(Source texts of formatted documents)
*** Block opens ***

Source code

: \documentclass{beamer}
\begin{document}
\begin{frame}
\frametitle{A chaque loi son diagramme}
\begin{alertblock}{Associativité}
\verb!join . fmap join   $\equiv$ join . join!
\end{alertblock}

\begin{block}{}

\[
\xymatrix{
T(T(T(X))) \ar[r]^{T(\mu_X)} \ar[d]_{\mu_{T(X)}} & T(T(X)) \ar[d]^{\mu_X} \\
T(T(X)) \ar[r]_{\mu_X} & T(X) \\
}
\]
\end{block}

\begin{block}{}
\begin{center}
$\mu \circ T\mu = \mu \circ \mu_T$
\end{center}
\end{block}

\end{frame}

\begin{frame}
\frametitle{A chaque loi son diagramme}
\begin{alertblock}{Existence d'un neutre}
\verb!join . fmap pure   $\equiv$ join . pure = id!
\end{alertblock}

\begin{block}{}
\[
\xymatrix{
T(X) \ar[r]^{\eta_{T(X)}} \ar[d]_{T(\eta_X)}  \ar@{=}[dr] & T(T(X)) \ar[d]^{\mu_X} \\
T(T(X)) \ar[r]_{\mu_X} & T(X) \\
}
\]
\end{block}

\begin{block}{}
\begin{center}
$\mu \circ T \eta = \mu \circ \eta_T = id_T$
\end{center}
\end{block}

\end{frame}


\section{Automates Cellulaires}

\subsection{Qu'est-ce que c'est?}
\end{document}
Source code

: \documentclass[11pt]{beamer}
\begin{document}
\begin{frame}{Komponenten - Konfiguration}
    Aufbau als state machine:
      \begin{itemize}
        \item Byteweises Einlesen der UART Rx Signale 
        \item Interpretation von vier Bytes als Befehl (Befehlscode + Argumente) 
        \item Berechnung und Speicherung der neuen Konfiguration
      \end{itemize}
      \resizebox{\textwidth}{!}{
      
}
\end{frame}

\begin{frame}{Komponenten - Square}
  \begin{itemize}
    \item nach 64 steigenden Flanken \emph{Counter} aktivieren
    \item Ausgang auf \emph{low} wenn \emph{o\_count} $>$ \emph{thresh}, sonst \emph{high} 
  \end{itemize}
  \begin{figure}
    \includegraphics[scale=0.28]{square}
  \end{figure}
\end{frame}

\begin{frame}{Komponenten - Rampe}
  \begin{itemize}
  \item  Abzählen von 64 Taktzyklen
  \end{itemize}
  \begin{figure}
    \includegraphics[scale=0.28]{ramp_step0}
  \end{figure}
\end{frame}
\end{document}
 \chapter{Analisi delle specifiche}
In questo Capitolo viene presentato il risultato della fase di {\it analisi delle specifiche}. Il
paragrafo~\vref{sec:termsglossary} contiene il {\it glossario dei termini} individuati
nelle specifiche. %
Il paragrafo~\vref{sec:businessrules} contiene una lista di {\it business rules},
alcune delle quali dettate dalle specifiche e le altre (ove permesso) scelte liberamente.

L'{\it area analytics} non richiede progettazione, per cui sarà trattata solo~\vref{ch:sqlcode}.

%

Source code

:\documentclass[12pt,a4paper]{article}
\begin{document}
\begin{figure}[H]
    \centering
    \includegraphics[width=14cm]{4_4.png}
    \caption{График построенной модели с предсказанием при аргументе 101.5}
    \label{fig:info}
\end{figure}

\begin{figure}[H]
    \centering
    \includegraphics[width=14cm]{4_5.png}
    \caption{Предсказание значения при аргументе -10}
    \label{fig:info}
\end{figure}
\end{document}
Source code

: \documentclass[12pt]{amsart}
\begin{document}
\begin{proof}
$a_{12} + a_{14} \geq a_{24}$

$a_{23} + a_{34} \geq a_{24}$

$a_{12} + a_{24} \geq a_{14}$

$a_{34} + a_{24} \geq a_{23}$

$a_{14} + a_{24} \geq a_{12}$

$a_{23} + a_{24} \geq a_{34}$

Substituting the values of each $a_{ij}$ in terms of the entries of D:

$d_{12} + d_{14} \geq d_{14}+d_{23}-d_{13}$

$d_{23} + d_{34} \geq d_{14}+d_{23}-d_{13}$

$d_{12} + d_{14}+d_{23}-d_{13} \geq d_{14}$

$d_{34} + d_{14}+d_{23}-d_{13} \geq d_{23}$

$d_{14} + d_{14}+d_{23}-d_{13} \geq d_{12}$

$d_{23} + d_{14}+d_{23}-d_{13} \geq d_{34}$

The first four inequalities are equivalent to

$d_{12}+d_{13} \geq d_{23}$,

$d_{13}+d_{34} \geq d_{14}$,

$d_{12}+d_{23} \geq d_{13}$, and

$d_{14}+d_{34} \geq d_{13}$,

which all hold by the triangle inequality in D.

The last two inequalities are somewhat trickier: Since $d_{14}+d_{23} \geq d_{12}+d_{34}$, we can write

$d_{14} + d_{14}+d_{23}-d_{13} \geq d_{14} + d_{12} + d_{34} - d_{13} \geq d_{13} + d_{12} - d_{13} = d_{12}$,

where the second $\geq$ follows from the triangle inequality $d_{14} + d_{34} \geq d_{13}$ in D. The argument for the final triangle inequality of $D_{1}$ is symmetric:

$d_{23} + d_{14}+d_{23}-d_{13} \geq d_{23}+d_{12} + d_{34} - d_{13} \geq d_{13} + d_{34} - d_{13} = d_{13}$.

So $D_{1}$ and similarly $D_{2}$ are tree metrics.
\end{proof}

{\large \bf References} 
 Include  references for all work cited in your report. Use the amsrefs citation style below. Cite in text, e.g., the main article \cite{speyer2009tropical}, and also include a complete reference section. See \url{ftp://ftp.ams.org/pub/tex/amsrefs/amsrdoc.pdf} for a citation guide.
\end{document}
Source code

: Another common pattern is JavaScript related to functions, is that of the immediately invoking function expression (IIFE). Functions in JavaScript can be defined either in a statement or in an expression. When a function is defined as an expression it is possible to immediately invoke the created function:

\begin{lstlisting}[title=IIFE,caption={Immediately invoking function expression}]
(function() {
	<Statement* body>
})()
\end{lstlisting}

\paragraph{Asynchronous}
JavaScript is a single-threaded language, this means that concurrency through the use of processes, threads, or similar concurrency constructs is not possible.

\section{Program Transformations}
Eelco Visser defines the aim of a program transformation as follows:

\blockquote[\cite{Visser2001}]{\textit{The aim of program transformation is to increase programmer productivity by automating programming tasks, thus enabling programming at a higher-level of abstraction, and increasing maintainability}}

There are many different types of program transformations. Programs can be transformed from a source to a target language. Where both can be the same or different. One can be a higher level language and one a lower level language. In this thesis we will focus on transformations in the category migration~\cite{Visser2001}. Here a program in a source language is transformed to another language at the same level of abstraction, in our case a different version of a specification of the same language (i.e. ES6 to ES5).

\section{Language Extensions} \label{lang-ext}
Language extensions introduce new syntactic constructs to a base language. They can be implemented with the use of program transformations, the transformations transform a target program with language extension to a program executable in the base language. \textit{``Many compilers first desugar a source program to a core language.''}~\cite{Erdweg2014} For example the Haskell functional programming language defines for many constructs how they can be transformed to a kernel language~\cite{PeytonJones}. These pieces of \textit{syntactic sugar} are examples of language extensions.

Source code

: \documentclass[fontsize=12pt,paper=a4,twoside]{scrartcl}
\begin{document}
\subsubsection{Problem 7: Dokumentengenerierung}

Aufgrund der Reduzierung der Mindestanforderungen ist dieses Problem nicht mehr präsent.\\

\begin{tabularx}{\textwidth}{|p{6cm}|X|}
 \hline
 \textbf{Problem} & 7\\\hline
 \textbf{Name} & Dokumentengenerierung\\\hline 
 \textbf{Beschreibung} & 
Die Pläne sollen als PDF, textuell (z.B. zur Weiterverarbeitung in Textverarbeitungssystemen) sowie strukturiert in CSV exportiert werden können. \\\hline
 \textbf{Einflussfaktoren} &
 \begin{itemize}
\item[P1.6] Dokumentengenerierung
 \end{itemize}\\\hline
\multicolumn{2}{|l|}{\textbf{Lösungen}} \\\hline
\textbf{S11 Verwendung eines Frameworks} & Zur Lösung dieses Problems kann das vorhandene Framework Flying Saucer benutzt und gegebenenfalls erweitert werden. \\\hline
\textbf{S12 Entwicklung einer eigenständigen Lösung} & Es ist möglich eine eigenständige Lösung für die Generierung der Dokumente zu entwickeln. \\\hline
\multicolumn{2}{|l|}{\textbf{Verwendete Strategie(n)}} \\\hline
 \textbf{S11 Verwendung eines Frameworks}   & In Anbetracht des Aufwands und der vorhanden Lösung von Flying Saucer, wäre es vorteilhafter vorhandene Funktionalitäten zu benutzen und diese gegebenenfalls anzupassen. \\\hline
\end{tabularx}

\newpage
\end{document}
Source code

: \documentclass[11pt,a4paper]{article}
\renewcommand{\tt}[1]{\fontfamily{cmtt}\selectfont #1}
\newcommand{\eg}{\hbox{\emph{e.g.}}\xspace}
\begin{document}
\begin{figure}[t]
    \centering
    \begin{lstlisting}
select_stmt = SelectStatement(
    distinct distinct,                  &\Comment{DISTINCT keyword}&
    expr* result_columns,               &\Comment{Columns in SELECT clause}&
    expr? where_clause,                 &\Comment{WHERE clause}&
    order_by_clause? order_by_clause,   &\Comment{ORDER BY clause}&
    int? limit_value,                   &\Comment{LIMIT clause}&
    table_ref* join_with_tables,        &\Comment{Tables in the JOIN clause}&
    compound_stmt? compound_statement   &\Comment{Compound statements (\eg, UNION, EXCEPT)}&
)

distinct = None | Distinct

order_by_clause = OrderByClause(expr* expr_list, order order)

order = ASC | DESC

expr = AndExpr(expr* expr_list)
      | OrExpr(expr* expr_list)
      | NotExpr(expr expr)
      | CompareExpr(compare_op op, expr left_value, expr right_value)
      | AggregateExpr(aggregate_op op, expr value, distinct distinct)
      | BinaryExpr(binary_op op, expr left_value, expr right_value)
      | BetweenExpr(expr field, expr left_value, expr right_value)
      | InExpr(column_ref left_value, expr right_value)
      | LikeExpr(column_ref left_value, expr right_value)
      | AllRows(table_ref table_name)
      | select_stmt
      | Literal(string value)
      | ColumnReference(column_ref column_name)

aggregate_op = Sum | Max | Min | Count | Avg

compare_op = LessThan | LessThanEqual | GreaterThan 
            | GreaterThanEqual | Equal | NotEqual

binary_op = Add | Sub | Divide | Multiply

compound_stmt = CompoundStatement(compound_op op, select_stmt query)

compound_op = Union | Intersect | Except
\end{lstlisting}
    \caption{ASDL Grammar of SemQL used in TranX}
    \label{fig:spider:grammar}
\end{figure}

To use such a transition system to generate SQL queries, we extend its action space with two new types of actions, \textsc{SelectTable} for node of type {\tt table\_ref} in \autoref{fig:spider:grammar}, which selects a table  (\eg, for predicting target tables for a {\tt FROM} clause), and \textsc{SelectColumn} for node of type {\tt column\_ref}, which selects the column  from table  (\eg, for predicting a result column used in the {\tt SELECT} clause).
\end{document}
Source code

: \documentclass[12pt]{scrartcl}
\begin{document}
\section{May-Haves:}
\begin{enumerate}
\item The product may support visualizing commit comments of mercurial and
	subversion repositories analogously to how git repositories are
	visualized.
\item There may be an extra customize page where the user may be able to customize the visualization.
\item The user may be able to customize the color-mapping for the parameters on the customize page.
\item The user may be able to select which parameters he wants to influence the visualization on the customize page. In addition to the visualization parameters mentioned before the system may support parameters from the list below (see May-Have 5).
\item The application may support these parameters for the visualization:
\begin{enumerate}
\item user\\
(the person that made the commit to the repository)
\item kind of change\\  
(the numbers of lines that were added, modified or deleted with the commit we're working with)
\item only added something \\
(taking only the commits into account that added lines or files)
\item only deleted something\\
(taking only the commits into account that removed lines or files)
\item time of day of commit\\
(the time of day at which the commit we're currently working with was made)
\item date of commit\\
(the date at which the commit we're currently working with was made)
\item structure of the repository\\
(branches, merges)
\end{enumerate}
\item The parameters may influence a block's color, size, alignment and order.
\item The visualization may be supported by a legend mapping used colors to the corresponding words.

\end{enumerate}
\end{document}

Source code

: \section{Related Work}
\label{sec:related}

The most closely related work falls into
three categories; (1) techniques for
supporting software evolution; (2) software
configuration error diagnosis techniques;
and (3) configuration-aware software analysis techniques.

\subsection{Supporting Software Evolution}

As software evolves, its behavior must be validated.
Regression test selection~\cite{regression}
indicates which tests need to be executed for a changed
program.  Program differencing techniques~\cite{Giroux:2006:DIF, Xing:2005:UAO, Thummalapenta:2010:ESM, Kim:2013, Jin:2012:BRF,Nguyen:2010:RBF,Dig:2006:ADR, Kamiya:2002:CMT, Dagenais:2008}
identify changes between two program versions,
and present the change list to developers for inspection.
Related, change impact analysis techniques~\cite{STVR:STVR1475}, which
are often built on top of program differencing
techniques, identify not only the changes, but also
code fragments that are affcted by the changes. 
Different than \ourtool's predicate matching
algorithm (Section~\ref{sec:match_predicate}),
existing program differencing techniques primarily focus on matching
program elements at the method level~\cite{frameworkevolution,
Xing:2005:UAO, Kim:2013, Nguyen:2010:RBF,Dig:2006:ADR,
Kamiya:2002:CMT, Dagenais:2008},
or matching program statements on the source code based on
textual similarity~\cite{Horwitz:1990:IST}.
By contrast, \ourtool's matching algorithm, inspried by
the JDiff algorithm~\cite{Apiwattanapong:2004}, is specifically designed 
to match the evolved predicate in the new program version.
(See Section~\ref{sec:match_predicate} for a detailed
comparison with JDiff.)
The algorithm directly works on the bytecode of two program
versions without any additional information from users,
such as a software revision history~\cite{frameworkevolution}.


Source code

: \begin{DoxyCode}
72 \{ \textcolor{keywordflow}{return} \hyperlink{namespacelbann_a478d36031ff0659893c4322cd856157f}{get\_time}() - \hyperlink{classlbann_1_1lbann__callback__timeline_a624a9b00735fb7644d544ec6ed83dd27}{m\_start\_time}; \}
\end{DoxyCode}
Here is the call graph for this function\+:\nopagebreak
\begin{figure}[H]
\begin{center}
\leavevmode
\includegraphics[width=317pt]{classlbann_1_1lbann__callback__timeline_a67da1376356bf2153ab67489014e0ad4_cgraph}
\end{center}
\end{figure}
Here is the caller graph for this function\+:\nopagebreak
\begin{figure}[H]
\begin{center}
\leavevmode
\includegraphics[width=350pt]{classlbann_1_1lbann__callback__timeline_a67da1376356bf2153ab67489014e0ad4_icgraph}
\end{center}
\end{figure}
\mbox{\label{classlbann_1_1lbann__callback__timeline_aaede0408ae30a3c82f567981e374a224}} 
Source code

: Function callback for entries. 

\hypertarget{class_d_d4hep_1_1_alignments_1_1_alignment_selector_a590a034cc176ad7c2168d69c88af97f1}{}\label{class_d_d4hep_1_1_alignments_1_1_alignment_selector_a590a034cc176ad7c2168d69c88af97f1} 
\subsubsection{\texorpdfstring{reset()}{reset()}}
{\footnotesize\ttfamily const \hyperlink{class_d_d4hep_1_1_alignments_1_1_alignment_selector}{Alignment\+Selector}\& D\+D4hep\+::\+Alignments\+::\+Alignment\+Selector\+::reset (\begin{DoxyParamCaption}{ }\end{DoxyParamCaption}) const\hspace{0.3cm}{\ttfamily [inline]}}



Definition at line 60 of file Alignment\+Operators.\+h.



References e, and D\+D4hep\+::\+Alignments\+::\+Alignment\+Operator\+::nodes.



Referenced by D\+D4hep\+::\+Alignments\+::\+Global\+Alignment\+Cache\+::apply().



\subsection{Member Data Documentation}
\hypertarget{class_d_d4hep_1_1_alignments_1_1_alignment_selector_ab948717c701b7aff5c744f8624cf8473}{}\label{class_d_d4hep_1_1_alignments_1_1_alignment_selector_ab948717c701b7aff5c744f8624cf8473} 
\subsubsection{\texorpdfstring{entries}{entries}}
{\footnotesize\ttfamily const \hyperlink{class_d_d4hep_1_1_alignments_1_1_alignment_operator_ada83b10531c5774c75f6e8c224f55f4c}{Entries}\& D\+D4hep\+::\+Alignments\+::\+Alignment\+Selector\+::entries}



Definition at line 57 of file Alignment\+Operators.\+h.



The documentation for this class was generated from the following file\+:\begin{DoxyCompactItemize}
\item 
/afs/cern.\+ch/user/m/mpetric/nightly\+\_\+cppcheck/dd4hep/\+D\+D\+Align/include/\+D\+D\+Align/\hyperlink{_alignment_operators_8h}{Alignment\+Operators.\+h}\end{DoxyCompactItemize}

*** Block closes ***

| Instructions to follow |
From the data above, reproduce word for word the lines running from the line with "der neuen Konfiguration" to the line with "nach 64 steigenden", ends included.

| Response to the task |
        \item Berechnung und Speicherung der neuen Konfiguration
      \end{itemize}
      \resizebox{\textwidth}{!}{
      
}
\end{frame}

\begin{frame}{Komponenten - Square}
  \begin{itemize}
    \item nach 64 steigenden Flanken \emph{Counter} aktivieren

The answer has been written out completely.